On appeal, Mr. Jacobson argues that the district court erred in ruling that he failed to create a jury issue as to pretext. Mr. Jacobson asserts that it is not his burden to prove pretext at summary judgment, but merely to show a genuine issue of material fact as to whether the City’s reason was pretext. We agree, but creating a genuine issue of material fact means providing enough evidence “such that a reasonable jury could return a verdict” for him. Bowen, 882 F.3d at 1362. In this context, that means showing that he would “be able to establish at trial that the [City’s] proffered non-discriminatory reasons are a pretextual ruse designed to mask retaliation [or discrimination].” Farley v. Nationwide Mut. Ins. Co., 197 F.3d 1322, 1336 (11th Cir. 1999). “To show pretext, the evidence produced must reveal such weaknesses, implausibilities, inconsistencies, incoherencies or contradictions in the employer’s proffered legitimate reasons for its actions that a reasonable factfinder could find them unworthy of credence.” Furcron v. Mail Ctrs. Plus, LLC, 843 F.3d 1295, 1313 (11th Cir. 2016). We agree with the district court that Mr. Jacobson failed to meet these standards.

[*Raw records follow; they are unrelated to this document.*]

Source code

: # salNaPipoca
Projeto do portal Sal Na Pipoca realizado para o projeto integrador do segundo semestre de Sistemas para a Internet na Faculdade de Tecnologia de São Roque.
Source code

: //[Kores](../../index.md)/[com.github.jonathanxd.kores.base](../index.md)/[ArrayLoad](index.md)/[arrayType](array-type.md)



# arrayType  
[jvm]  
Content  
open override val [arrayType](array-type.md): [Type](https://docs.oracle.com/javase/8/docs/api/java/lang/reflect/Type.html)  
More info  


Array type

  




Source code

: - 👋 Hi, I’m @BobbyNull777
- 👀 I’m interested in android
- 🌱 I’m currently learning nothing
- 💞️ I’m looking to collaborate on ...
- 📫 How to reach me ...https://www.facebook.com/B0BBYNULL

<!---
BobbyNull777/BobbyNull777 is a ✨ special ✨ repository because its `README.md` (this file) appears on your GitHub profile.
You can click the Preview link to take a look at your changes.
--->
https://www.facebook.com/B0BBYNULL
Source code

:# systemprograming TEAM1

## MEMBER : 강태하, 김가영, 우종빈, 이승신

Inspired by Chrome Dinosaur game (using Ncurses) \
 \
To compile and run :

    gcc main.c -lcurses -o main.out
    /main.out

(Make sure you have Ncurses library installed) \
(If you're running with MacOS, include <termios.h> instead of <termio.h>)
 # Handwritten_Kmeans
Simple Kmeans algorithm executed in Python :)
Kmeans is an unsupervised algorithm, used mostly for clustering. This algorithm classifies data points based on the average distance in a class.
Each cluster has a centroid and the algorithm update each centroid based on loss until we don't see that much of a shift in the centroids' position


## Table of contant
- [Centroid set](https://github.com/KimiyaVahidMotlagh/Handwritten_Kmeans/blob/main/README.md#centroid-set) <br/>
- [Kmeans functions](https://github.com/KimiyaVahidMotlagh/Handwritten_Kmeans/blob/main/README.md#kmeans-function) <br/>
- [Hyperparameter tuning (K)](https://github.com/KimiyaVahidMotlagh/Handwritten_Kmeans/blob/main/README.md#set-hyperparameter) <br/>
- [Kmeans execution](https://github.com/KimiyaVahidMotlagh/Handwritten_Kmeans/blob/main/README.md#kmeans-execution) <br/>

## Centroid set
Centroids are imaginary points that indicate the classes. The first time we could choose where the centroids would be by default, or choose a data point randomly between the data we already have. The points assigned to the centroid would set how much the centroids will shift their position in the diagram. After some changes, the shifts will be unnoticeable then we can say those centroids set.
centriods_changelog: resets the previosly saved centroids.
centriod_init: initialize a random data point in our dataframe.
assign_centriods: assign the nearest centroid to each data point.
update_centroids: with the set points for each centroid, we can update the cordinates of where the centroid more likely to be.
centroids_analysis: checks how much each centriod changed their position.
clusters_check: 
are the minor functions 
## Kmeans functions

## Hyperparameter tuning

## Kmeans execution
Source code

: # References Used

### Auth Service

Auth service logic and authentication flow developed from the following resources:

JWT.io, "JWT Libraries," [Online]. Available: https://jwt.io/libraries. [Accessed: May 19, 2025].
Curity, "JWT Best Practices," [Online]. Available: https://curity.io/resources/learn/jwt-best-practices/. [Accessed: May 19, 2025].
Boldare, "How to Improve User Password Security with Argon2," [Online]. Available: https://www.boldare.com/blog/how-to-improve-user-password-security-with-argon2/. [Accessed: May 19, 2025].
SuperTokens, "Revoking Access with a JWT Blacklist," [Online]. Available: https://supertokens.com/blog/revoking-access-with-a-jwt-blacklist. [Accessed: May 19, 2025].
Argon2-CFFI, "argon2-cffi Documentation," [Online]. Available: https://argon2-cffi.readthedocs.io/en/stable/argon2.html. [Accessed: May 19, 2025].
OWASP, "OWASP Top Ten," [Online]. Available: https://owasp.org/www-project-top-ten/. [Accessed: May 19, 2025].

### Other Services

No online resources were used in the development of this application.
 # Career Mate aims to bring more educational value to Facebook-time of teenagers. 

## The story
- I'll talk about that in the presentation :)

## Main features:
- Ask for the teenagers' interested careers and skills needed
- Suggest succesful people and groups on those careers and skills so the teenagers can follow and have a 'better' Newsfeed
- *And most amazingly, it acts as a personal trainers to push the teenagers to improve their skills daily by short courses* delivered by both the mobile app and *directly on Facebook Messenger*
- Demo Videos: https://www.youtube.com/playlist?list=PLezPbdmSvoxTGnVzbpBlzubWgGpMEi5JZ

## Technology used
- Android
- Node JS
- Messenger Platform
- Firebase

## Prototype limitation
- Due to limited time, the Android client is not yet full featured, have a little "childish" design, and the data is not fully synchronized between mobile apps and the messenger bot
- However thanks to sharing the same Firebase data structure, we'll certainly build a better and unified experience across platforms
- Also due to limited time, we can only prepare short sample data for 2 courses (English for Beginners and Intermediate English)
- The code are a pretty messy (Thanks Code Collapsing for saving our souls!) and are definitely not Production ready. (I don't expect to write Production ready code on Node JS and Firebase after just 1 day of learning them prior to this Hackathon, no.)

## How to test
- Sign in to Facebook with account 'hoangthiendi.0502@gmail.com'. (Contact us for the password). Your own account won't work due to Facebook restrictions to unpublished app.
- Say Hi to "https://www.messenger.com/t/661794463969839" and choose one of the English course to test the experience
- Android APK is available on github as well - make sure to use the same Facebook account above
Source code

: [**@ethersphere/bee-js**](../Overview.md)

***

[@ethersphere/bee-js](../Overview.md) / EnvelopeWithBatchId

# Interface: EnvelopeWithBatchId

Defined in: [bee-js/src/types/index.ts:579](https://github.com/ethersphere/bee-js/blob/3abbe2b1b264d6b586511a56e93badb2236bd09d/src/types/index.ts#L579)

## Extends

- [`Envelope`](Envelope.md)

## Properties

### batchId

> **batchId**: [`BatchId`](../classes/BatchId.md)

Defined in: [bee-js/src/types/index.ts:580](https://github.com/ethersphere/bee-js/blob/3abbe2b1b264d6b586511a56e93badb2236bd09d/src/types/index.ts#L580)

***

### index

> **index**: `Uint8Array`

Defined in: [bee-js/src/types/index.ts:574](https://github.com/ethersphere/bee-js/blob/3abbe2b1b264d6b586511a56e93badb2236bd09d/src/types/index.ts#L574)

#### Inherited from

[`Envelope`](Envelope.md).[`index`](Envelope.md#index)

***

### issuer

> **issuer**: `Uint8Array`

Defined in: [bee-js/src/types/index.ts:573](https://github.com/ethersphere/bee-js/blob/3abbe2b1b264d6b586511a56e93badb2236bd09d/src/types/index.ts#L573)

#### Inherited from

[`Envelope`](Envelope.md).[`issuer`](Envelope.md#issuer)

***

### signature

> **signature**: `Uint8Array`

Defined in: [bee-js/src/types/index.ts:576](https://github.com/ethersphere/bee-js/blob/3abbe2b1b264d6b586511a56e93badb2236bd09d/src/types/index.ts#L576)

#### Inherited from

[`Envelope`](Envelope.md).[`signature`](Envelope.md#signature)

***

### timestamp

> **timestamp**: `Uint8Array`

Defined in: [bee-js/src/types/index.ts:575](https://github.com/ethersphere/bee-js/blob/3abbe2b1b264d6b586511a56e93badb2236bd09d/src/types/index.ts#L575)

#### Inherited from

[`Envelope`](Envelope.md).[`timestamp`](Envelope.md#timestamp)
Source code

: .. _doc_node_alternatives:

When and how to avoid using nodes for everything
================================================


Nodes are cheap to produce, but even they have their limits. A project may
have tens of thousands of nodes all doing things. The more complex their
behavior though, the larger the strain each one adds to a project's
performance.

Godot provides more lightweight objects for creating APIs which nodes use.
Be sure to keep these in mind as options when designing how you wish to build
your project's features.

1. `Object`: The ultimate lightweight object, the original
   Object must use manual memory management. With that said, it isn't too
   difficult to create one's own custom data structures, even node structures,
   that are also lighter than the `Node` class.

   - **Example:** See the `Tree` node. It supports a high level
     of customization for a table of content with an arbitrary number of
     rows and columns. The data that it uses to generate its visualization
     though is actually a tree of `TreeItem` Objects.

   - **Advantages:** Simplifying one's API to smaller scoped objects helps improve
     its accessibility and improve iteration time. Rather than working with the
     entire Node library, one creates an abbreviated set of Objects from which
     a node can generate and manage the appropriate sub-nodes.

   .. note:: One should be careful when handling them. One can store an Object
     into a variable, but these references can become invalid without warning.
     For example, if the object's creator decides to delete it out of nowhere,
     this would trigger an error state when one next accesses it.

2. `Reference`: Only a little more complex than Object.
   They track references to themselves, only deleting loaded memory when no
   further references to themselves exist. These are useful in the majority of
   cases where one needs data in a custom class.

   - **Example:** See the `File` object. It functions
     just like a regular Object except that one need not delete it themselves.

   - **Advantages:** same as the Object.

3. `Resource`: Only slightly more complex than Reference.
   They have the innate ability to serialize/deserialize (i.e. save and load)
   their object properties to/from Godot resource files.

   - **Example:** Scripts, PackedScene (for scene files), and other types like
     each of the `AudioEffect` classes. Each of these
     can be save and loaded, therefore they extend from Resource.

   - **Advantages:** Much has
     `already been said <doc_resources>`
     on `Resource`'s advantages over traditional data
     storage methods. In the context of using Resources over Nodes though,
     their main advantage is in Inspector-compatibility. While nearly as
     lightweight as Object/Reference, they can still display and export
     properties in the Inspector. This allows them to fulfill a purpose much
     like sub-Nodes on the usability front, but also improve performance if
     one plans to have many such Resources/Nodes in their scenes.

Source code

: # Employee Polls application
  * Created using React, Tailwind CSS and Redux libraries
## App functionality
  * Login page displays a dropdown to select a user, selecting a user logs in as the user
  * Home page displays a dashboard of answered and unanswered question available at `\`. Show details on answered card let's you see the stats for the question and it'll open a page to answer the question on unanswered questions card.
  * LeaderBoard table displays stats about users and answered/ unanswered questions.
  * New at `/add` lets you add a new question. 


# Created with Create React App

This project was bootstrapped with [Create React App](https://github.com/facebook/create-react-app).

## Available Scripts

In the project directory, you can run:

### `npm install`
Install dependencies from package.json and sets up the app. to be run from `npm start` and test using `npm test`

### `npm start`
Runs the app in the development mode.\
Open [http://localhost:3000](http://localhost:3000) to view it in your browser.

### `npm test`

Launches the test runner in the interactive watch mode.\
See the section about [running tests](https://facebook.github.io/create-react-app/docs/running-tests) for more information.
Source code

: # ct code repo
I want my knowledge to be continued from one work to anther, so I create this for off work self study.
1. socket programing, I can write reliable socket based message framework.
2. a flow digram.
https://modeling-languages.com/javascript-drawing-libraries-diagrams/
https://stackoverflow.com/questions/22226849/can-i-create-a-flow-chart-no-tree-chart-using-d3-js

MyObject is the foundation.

As the district court explained, the undisputed facts show that Mr. Jacobson was referred to a mandatory EAP which required the completion of six therapy sessions; he missed one of the sessions; the therapist reported his missed session to the EAP case manager; the EAP case manager reported to the City’s Human Resources department that, based on this missed session, Mr. Jacobson was out of compliance with the EAP; the HR department relayed to Chief Cabrera that Mr. Jacobson was out of compliance with the EAP; the CBA states that failure to comply with an EAP “will result” in termination of employment; and Chief Cabrera believed, based on the CBA, that such noncompliance with the EAP required Mr. Jacobson’s termination.

Mr. Jacobson failed to reveal any “weaknesses, implausibilities, inconsistencies, incoherencies or contradictions” in this legitimate non-discriminatory reason such that a jury could determine that it was “unworthy of credence.” Furcron, 843 F.3d at 1313. Whether Mr. Jacobson actually failed to comply with the EAP, or had a legitimate reason for non-compliance, is not determinative. “[E]ven if a [ ] claimant did not in fact commit the violation with which he is charged, an employer successfully rebuts any prima facie case [ ] by showing that it honestly believed the employee committed the violation.” Jones v. Gerwens, 874 F.2d 1534, 1540 (11th Cir. 1989).

Nor does it matter whether the City acted reasonably or wisely in firing Mr. Jacobson, or whether it verified that Mr. Jacobson was actually noncompliant with the EAP. “[E]mployers are free to fire their employees for a good reason, a bad reason, a reason based on erroneous facts, or for no reason at all, as long as its action is not for a discriminatory reason.” Flowers v. Troup Cty., Ga., Sch. Dist., 803 F.3d 1327, 1338 (11th Cir. 2015).

A deviation from normal procedures or a failure to provide reasonable accommodations may be suggestive of pretext. But we agree with the district court that Mr. Jacobson failed to provide any evidence of such a deviation, or that he requested and was denied accommodations for making up the missed session. See D.E. 91 at 11-13.

Thus, we conclude, as did the district court, that Mr. Jacobson failed to present sufficient evidence to allow a jury to find that the City’s legitimate non-discriminatory reason for terminating him was pretext.


The district court did not err in granting summary judgment to the City of West Palm Beach. Its judgment is therefore affirmed.